**Supplied records:**
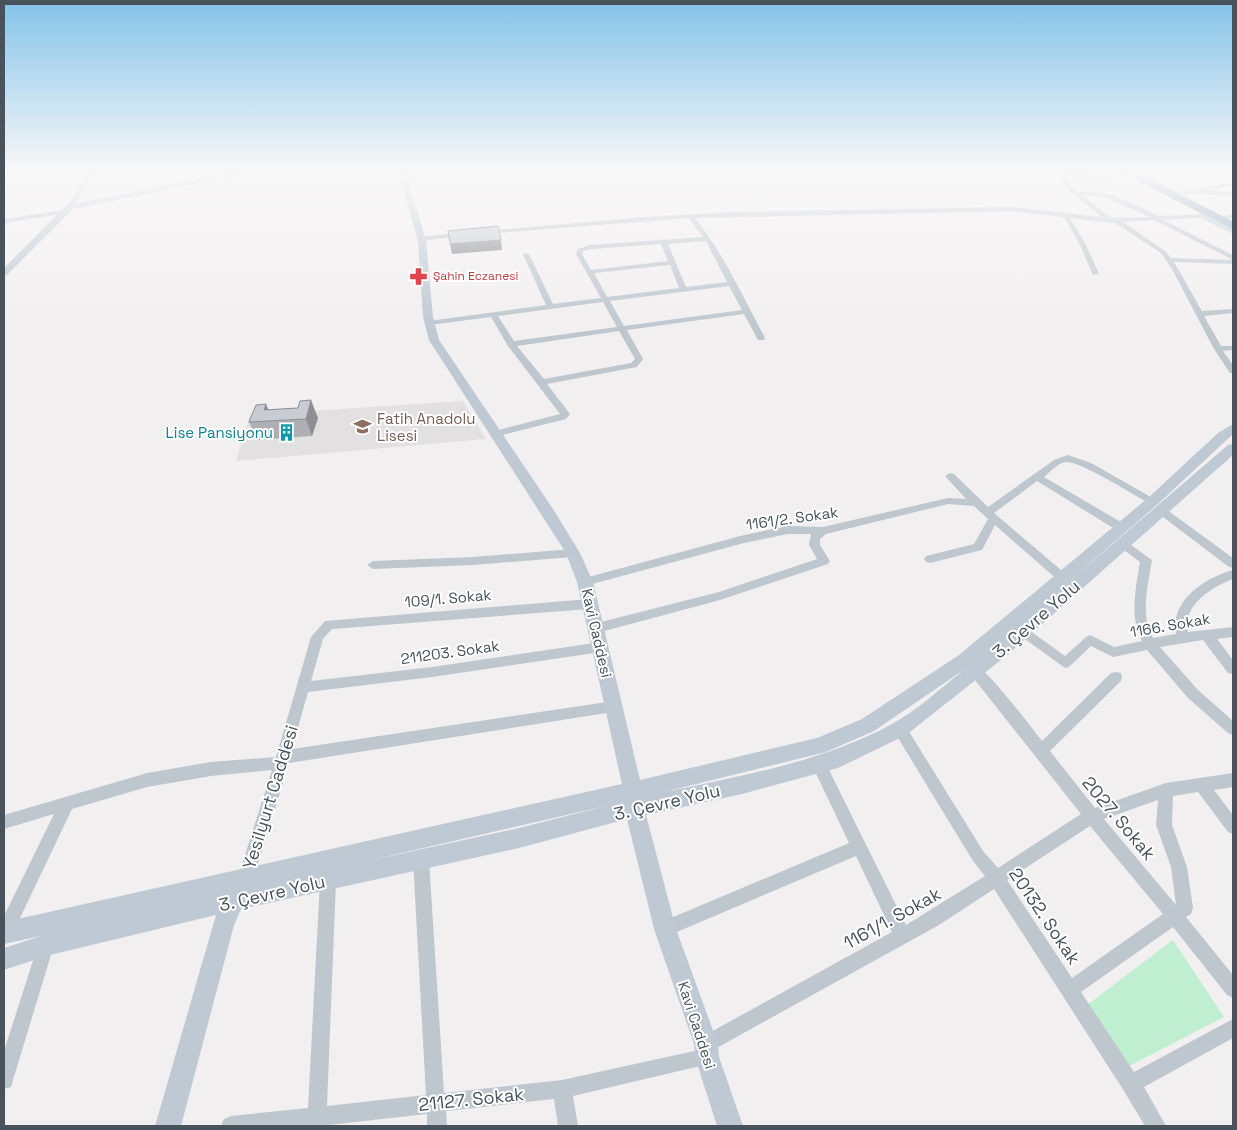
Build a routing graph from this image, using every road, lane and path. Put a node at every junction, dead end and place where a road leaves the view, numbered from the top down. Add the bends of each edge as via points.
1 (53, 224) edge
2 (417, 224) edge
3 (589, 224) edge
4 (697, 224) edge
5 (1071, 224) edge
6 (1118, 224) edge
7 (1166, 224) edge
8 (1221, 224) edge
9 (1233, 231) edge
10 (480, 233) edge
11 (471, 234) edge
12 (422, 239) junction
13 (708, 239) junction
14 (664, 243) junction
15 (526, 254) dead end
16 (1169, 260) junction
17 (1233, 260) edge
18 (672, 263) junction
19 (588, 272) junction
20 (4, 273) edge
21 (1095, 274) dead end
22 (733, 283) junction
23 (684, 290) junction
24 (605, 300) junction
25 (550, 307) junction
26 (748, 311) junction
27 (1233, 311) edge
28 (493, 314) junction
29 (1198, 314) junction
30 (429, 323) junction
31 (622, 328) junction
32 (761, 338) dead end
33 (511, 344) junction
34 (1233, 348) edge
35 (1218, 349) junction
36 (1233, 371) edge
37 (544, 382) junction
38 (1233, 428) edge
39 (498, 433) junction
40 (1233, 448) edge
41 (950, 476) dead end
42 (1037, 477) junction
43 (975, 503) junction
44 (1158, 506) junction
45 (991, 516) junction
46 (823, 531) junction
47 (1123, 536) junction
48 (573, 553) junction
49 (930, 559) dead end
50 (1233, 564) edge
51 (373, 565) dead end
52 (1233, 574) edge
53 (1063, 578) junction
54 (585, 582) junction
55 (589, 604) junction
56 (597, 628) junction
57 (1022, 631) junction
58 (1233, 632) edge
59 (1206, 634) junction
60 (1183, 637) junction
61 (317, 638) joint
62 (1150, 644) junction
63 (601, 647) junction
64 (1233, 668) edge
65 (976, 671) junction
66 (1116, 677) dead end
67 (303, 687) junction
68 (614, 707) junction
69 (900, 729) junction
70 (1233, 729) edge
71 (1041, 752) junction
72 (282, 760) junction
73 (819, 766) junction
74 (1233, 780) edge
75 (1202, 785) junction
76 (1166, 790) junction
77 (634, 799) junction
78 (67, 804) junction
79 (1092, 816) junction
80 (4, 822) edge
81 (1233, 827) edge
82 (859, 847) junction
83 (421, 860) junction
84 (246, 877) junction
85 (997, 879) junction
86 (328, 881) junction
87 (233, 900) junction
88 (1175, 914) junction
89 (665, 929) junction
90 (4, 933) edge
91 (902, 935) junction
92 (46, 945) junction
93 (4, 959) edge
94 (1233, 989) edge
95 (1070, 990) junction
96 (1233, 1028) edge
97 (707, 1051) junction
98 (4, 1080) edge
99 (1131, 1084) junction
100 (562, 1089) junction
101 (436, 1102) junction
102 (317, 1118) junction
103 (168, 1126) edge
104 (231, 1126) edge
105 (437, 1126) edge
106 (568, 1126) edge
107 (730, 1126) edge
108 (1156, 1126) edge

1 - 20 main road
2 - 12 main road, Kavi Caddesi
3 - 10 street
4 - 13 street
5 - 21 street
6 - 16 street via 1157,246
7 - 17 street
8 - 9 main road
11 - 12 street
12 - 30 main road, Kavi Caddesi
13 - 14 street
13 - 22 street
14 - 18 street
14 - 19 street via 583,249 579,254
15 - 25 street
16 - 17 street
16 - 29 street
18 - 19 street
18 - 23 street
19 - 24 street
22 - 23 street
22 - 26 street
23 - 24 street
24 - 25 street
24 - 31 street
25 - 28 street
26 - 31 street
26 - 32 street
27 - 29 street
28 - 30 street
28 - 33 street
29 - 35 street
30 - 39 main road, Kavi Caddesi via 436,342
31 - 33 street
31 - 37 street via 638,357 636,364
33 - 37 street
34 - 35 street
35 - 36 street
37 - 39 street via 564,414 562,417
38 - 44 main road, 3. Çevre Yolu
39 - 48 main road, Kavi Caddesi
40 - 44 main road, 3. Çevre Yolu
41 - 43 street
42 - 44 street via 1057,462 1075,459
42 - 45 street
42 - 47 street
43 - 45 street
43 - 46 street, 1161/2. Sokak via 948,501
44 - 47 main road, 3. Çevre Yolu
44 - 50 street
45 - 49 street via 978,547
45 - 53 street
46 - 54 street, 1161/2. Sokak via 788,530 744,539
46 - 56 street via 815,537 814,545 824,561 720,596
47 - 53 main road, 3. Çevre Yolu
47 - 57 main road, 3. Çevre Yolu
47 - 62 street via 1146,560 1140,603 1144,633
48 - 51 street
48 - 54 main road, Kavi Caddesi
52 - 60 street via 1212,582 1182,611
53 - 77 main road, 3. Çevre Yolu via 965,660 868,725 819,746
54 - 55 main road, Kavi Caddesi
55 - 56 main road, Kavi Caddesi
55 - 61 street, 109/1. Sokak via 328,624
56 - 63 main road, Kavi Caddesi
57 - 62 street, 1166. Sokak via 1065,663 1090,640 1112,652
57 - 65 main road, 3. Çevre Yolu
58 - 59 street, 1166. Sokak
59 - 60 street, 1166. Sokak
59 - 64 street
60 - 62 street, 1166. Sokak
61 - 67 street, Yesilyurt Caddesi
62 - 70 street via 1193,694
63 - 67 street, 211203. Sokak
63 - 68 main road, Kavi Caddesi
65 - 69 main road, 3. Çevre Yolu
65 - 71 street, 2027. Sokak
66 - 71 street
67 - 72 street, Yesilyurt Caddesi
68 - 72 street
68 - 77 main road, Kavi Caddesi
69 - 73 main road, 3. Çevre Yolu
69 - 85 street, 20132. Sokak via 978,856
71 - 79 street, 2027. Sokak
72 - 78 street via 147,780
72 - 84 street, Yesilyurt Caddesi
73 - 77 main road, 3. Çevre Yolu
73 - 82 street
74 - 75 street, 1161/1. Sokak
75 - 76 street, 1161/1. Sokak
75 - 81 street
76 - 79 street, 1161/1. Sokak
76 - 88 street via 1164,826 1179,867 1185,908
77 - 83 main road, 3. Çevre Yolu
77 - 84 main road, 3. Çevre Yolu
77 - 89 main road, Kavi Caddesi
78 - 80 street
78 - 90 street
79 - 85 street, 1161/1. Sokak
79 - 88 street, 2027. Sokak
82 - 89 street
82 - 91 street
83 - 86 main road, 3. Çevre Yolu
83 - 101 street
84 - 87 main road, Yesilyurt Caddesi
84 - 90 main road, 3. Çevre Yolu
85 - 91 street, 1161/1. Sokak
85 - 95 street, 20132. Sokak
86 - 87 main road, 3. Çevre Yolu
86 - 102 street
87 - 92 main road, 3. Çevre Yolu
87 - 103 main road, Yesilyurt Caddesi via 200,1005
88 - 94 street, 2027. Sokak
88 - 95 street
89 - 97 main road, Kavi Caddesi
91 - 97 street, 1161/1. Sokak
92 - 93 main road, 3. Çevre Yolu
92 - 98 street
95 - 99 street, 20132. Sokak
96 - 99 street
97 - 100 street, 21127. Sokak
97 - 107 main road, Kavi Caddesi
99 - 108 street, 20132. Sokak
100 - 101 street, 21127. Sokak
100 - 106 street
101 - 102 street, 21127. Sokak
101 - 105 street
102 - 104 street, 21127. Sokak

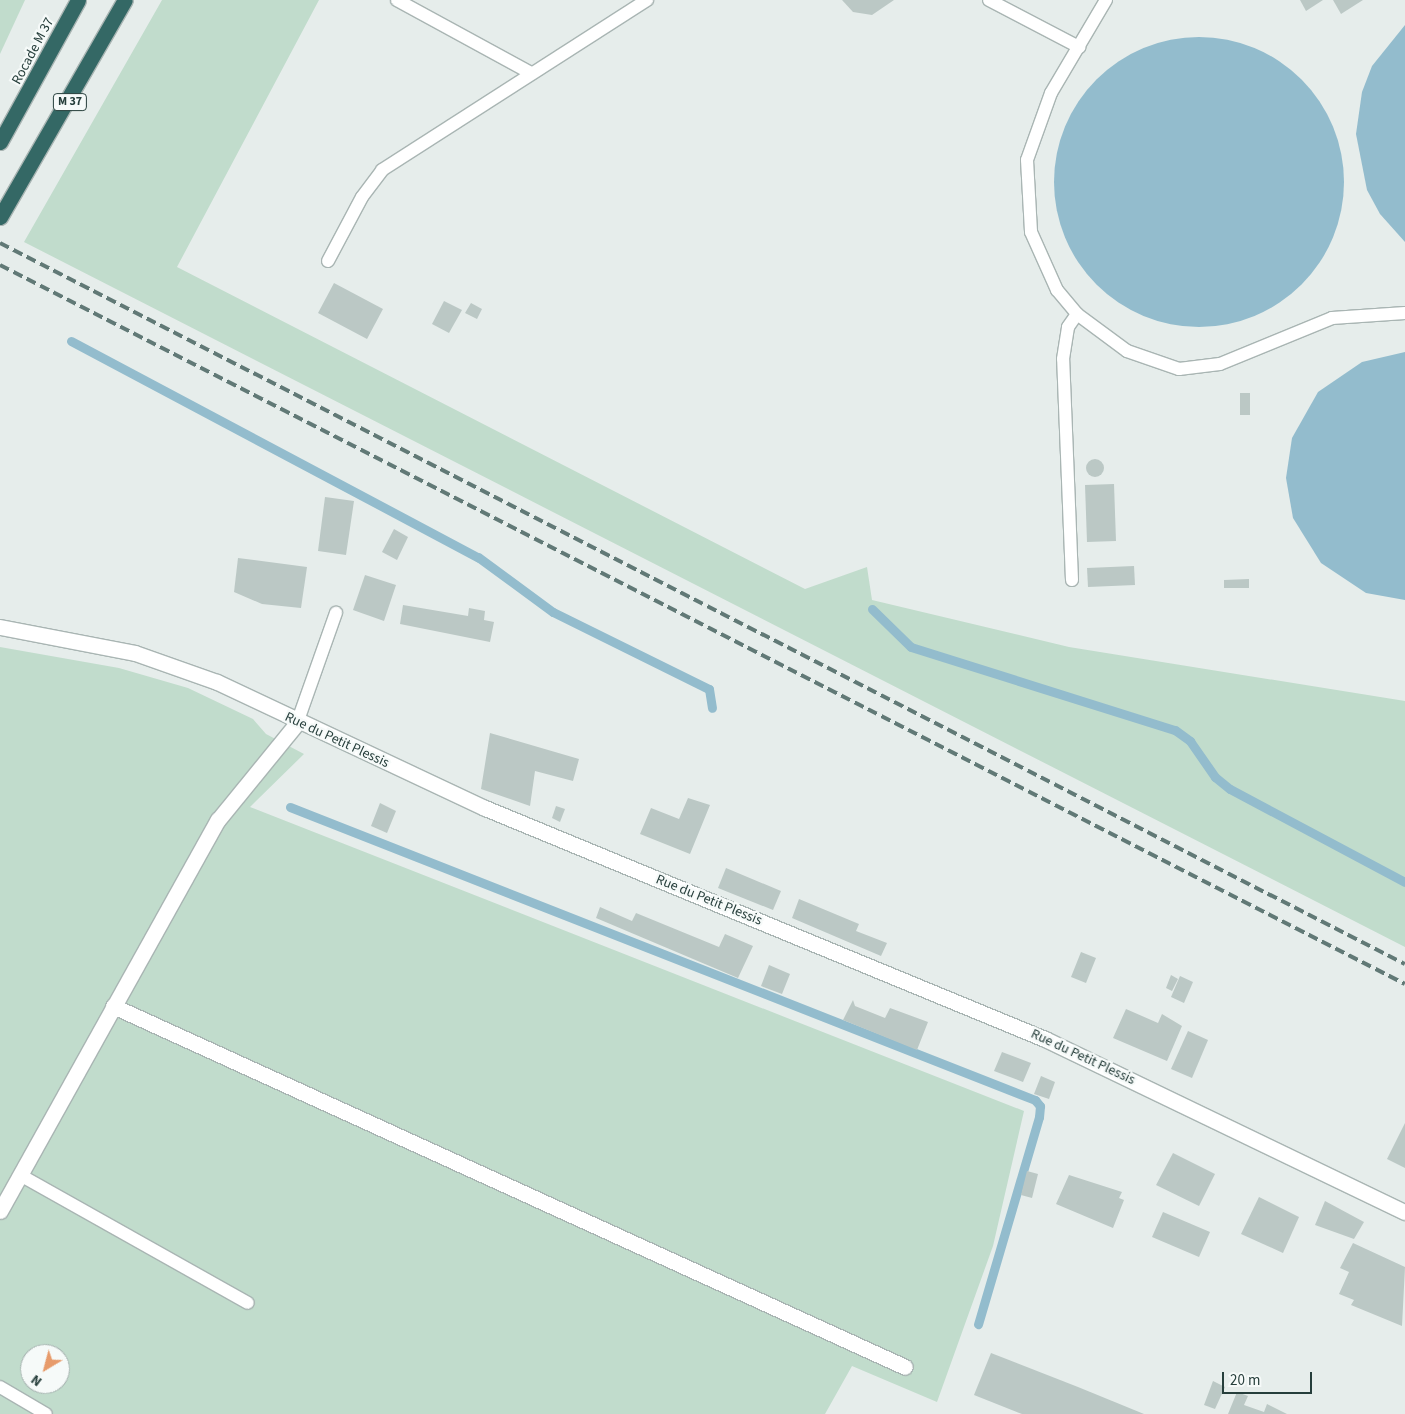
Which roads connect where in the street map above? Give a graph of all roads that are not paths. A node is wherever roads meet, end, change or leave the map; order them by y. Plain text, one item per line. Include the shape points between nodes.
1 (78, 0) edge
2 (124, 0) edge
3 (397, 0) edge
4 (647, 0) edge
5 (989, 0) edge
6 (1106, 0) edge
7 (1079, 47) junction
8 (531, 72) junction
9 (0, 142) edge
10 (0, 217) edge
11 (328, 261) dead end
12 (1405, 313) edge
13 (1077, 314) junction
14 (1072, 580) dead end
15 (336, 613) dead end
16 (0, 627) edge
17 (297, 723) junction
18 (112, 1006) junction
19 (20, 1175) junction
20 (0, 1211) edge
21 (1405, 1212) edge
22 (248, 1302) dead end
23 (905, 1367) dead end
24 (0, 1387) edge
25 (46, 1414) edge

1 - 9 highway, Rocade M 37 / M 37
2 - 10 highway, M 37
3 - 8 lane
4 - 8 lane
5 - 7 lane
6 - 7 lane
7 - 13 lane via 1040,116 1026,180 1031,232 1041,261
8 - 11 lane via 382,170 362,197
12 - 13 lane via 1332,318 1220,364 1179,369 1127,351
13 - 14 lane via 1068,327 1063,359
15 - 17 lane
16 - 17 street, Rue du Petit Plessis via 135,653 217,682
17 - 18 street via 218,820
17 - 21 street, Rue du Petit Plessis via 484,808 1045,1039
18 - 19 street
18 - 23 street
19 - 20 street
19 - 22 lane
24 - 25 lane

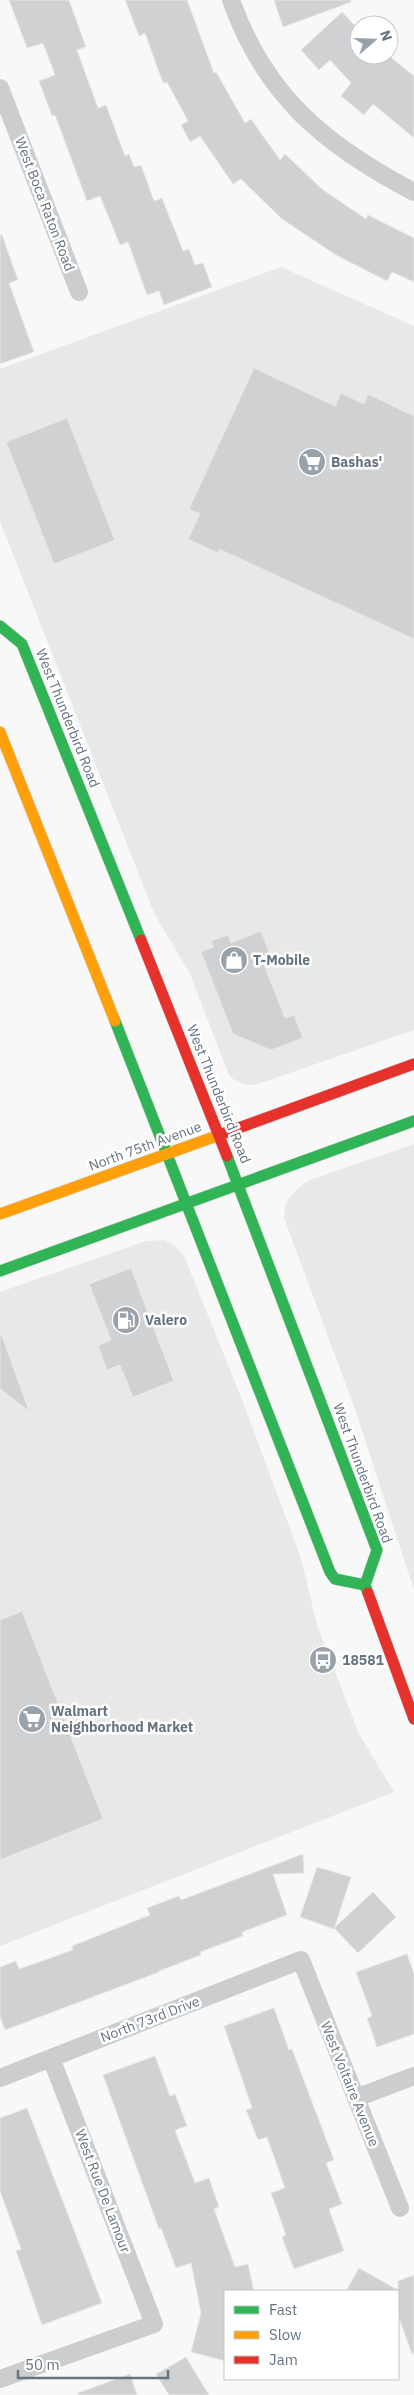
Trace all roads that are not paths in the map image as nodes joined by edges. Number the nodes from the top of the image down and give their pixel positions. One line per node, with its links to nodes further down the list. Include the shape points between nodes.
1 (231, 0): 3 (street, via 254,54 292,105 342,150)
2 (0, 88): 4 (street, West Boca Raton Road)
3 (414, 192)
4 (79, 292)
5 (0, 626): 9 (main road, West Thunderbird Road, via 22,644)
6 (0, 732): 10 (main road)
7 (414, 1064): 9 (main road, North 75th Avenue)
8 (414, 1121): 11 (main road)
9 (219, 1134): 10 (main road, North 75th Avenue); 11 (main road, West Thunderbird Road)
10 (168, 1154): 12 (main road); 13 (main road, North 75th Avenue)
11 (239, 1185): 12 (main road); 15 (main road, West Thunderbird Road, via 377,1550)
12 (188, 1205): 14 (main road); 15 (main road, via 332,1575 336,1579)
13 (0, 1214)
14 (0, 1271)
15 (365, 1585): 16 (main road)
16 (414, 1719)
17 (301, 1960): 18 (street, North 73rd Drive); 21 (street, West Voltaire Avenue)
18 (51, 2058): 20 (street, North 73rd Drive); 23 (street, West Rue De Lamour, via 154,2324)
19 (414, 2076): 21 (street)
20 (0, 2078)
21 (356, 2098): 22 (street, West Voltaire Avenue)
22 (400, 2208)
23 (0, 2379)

**How to complete this task:**
Which lines of the records hold the string "highway"? Copy each one.

**Task output:**
1 - 9 highway, Rocade M 37 / M 37
2 - 10 highway, M 37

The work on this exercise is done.